*WHAT TO PRODUCE*. What you should repeat is the run of lines from the top of the listing below through the line with "46: (861, 556)", exactly, with no pictures.

------------------------------------------------

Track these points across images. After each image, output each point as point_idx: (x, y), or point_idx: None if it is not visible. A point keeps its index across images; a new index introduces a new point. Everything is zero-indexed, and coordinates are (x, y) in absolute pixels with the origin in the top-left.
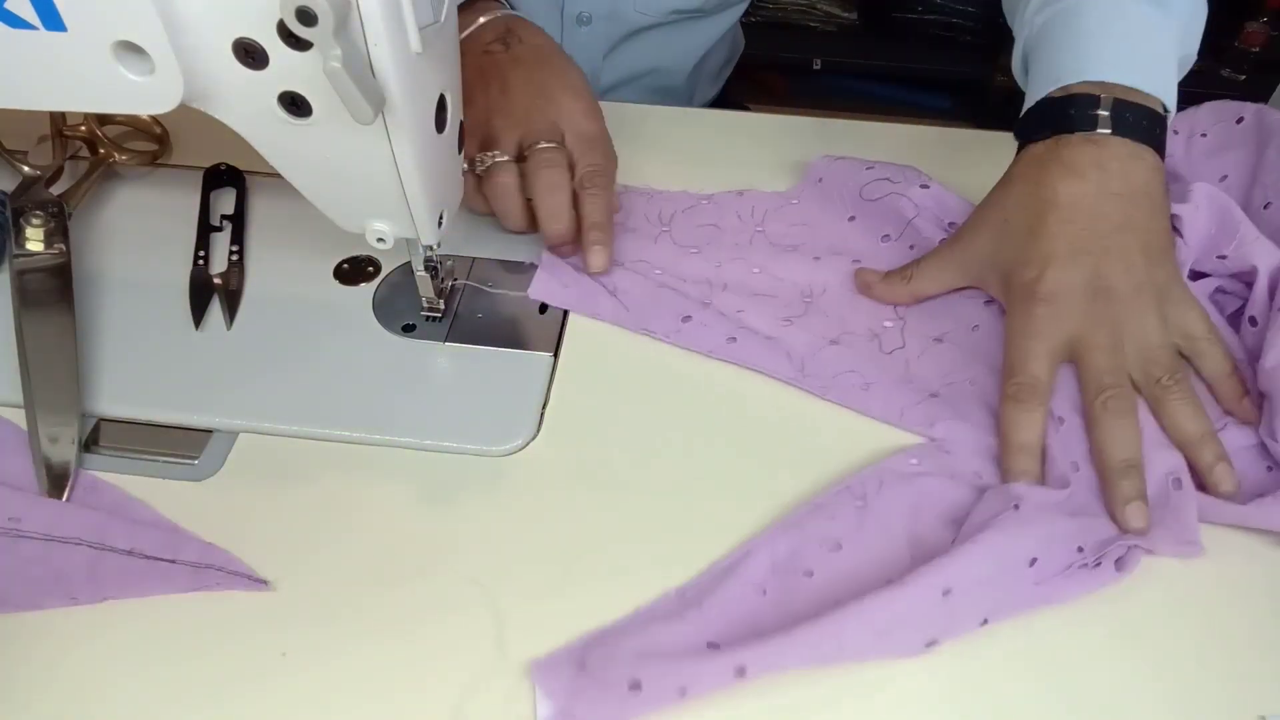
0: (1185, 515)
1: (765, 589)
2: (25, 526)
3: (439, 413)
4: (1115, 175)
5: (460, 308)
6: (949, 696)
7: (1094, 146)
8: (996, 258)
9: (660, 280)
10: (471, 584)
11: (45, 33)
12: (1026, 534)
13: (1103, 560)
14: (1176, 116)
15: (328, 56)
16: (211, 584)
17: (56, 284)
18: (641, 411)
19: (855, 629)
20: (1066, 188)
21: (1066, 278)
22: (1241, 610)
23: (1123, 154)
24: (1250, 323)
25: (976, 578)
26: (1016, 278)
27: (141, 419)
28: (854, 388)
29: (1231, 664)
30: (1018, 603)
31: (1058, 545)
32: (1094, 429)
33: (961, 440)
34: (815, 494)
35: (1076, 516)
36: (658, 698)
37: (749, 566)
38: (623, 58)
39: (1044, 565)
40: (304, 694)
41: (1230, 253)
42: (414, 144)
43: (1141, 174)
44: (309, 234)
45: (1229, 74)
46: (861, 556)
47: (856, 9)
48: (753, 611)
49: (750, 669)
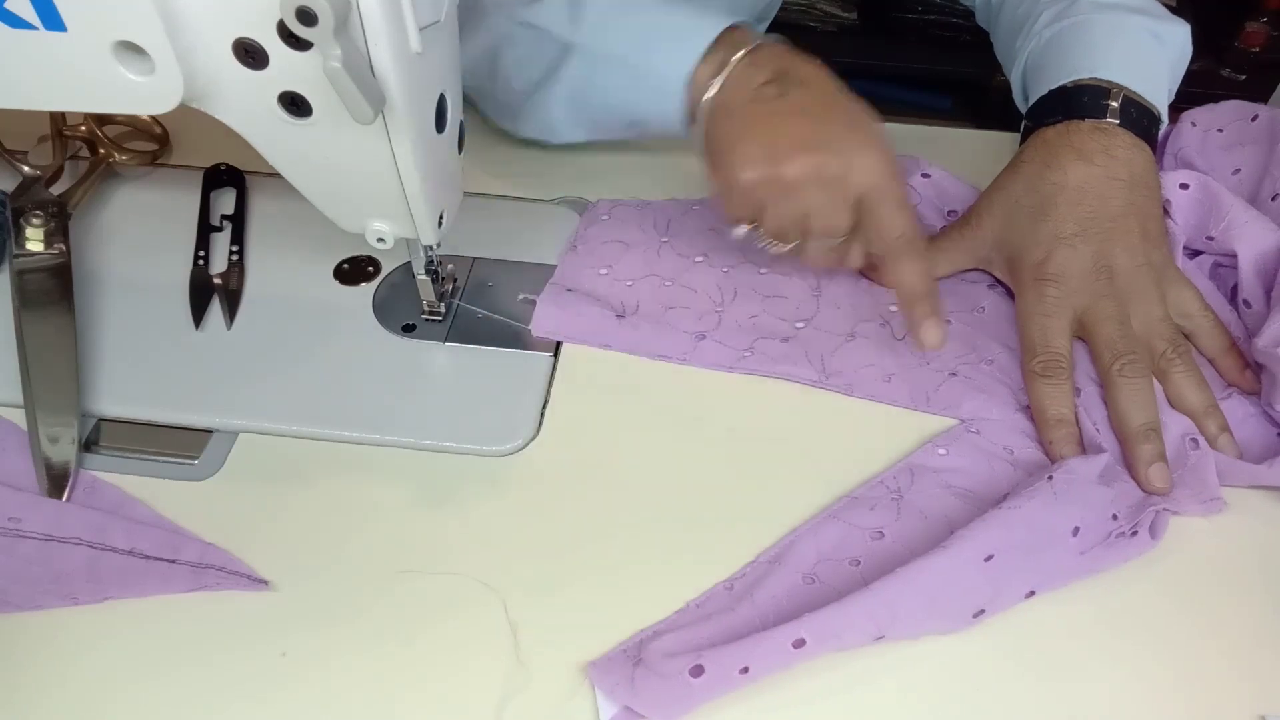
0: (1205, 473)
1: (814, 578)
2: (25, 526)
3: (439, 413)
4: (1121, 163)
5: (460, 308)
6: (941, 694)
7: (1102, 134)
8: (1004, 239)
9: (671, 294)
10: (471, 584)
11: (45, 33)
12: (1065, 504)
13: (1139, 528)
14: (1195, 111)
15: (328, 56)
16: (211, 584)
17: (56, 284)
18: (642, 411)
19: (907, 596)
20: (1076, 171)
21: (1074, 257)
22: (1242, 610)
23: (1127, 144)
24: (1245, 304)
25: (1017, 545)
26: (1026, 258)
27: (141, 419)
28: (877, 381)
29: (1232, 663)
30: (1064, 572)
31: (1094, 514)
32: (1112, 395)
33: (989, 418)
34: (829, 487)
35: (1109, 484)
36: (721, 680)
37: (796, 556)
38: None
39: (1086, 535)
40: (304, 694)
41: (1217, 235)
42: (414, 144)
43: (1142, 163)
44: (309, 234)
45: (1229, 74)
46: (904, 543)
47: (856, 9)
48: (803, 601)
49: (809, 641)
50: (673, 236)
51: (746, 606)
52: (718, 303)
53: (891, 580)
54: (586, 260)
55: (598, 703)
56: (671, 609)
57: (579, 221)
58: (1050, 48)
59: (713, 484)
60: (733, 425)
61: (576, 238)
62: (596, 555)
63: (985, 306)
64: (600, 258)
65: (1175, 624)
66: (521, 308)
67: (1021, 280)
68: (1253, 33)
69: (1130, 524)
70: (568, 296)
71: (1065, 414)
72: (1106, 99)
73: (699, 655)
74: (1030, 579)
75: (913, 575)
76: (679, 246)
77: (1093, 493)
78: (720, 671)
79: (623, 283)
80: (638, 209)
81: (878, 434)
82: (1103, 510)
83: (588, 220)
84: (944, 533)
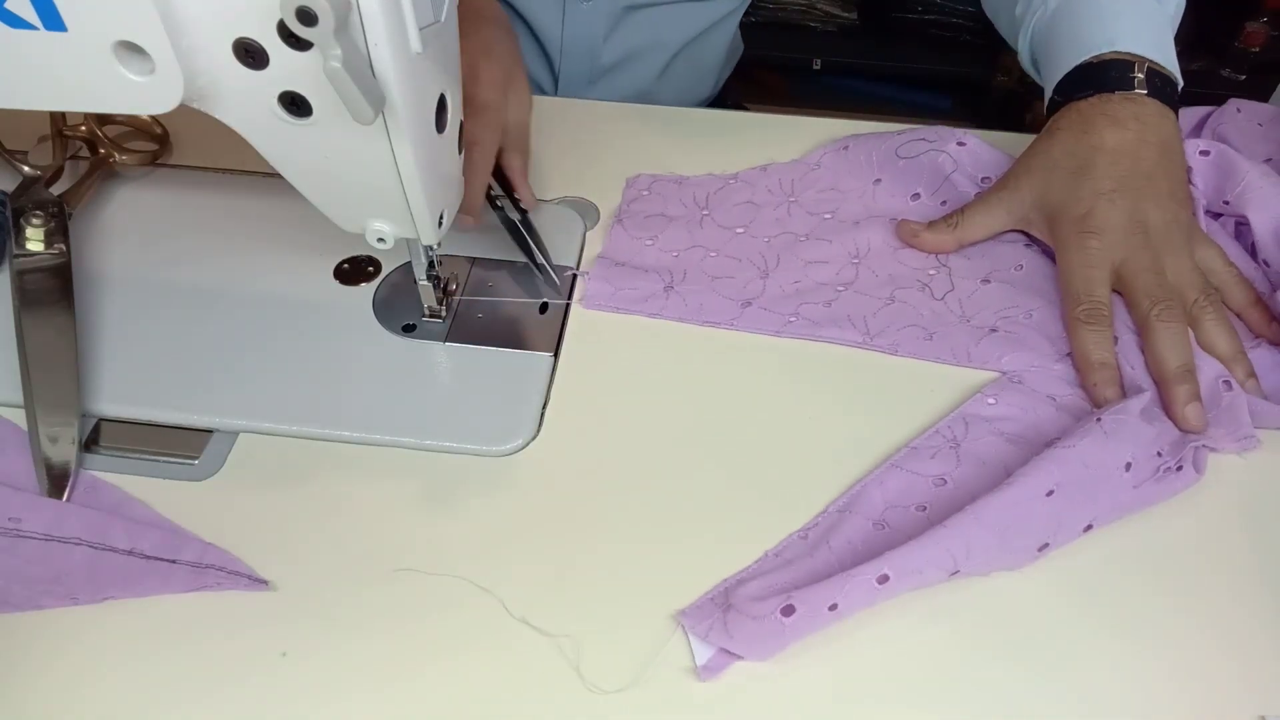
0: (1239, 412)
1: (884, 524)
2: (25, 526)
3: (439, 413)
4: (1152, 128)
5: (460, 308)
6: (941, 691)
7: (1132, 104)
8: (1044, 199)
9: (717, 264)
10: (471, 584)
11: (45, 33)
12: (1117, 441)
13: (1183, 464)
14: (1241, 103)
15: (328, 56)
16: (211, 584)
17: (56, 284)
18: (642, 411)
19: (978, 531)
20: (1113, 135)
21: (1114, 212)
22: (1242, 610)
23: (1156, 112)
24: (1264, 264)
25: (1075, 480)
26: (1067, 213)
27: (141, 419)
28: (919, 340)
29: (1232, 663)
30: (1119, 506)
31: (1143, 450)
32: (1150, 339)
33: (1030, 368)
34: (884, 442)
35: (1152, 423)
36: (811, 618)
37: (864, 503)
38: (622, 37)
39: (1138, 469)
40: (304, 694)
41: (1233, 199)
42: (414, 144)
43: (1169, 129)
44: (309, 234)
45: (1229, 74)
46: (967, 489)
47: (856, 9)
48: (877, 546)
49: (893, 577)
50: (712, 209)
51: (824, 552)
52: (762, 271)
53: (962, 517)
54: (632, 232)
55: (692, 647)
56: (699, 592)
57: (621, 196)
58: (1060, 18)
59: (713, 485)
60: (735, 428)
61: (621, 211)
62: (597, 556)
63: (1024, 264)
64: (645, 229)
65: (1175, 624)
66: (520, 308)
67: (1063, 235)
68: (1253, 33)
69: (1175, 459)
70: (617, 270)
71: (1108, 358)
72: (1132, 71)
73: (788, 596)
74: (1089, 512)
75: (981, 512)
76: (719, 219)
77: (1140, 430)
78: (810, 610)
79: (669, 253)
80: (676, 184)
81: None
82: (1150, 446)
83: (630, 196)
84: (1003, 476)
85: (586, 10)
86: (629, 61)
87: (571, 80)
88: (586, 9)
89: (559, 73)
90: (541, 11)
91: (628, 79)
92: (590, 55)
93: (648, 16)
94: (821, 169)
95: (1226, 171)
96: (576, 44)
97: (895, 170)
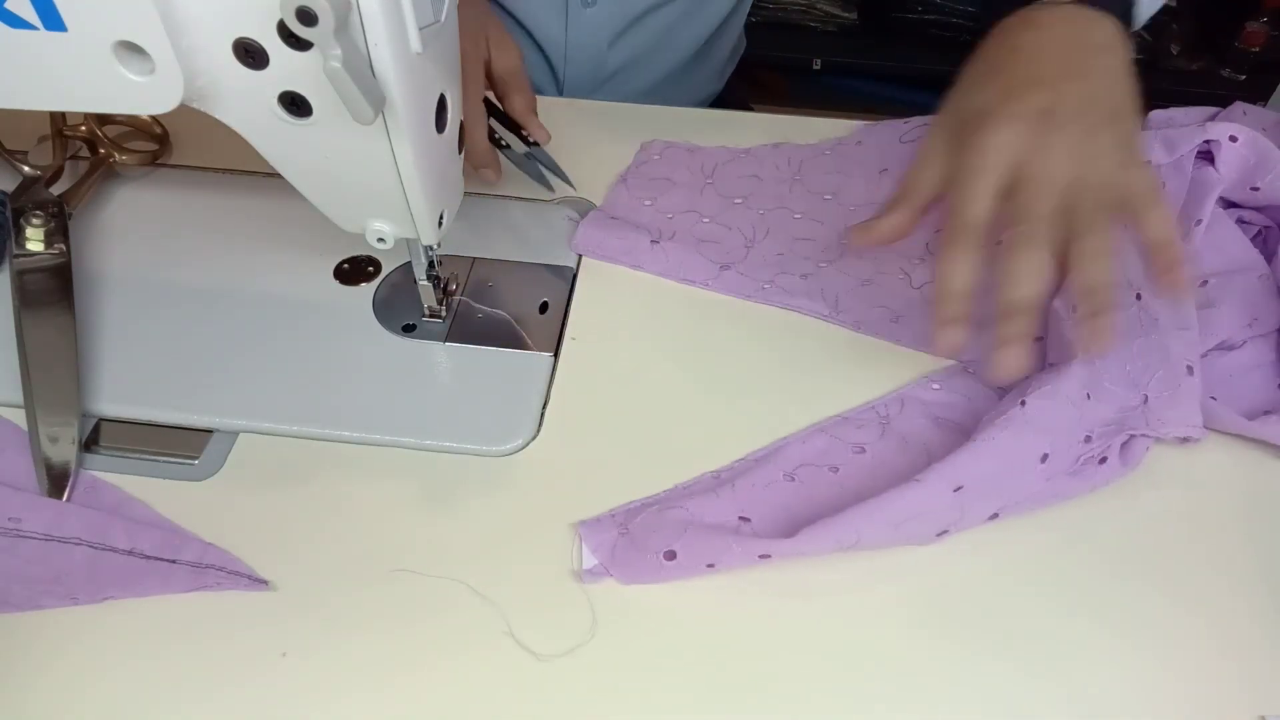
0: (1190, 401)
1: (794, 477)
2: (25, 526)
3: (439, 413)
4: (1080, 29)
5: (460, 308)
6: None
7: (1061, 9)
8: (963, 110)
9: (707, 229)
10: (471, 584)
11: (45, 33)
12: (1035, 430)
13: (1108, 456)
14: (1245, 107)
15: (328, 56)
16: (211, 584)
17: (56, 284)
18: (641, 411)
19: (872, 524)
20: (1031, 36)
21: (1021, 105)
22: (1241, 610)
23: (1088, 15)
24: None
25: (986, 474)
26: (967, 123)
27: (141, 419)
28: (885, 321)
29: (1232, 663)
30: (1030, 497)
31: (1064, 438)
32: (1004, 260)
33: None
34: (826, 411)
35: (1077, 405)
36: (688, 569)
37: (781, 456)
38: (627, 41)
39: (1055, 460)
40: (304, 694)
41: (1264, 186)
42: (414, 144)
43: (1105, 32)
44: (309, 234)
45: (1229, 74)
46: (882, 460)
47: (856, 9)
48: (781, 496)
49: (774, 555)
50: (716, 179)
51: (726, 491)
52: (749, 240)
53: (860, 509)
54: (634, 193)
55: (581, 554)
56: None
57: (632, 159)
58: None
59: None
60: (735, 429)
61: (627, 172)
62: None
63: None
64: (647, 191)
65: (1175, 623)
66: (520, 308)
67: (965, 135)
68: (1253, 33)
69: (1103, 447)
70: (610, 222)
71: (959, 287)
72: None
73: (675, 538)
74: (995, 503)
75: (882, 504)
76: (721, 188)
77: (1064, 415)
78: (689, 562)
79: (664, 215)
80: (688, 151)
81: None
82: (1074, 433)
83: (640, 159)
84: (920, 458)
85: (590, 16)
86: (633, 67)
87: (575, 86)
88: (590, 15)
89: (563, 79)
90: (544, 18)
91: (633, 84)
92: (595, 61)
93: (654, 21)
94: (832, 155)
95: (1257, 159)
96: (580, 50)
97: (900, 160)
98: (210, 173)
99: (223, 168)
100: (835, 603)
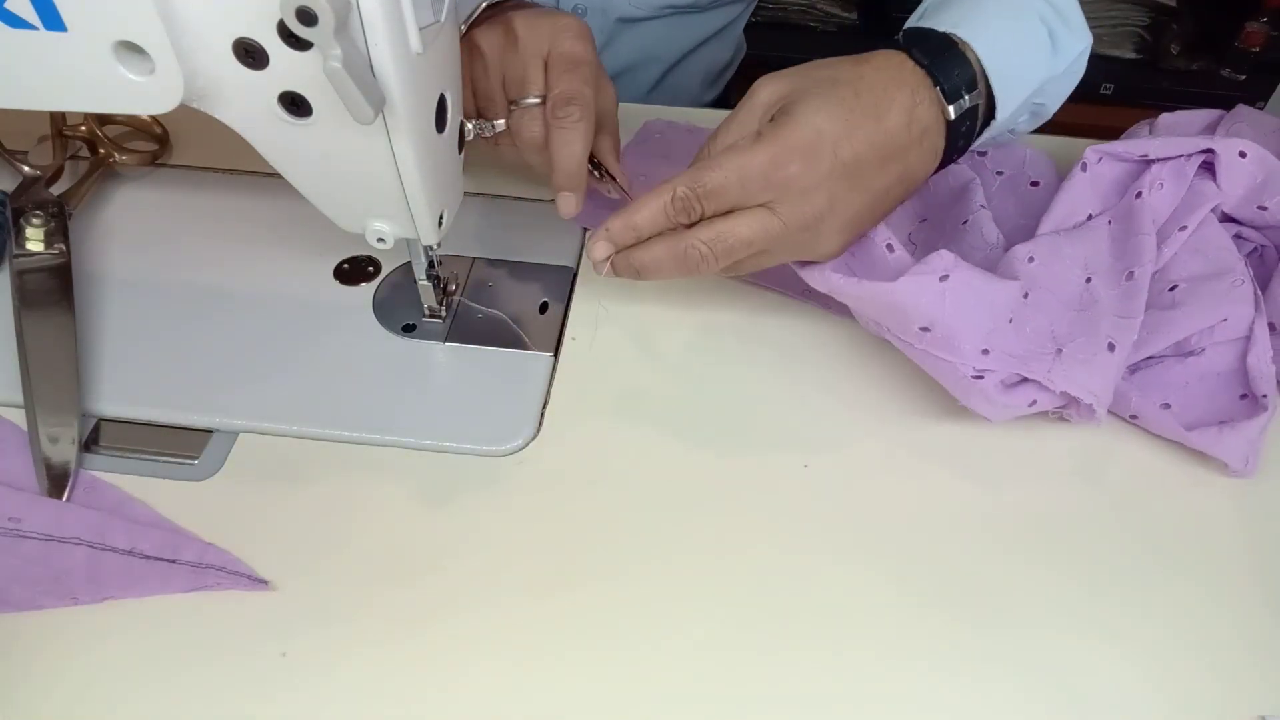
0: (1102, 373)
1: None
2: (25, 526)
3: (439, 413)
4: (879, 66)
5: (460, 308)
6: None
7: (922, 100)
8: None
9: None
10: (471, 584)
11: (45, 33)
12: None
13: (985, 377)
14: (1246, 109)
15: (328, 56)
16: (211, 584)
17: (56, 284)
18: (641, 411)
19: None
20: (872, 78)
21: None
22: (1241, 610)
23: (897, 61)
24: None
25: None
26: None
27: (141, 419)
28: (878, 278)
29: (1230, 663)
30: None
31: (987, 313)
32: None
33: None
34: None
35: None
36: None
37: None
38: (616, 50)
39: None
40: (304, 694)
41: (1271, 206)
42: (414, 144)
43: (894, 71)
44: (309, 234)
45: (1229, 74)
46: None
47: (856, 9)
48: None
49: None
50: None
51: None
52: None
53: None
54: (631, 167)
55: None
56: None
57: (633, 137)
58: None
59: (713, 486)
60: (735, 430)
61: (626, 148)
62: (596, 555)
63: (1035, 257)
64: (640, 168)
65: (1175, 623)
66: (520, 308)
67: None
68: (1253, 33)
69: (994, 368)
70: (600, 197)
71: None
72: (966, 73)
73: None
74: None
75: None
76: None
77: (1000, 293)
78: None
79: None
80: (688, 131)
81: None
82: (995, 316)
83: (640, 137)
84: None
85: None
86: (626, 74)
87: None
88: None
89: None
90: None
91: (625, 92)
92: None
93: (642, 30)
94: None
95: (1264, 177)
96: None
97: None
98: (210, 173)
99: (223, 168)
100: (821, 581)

------------------------------------------------

*EXPECTED ANSWER*.
Track these points across images. After each image, output each point as point_idx: (x, y), or point_idx: None if it is not visible. A point keeps its index across images; a new index introduces a new point. Everything is zero-indexed, and coordinates are (x, y) in absolute pixels with the origin in the top-left.
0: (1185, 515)
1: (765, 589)
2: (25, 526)
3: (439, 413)
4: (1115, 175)
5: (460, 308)
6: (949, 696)
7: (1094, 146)
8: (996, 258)
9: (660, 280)
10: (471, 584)
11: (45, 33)
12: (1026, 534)
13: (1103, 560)
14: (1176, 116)
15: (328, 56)
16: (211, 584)
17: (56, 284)
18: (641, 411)
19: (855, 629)
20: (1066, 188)
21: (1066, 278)
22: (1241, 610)
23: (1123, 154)
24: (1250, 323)
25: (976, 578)
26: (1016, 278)
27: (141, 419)
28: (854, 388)
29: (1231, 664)
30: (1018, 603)
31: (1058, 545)
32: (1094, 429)
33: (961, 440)
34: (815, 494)
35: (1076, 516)
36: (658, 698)
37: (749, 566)
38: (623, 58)
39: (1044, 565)
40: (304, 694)
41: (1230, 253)
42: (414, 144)
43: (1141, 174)
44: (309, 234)
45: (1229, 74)
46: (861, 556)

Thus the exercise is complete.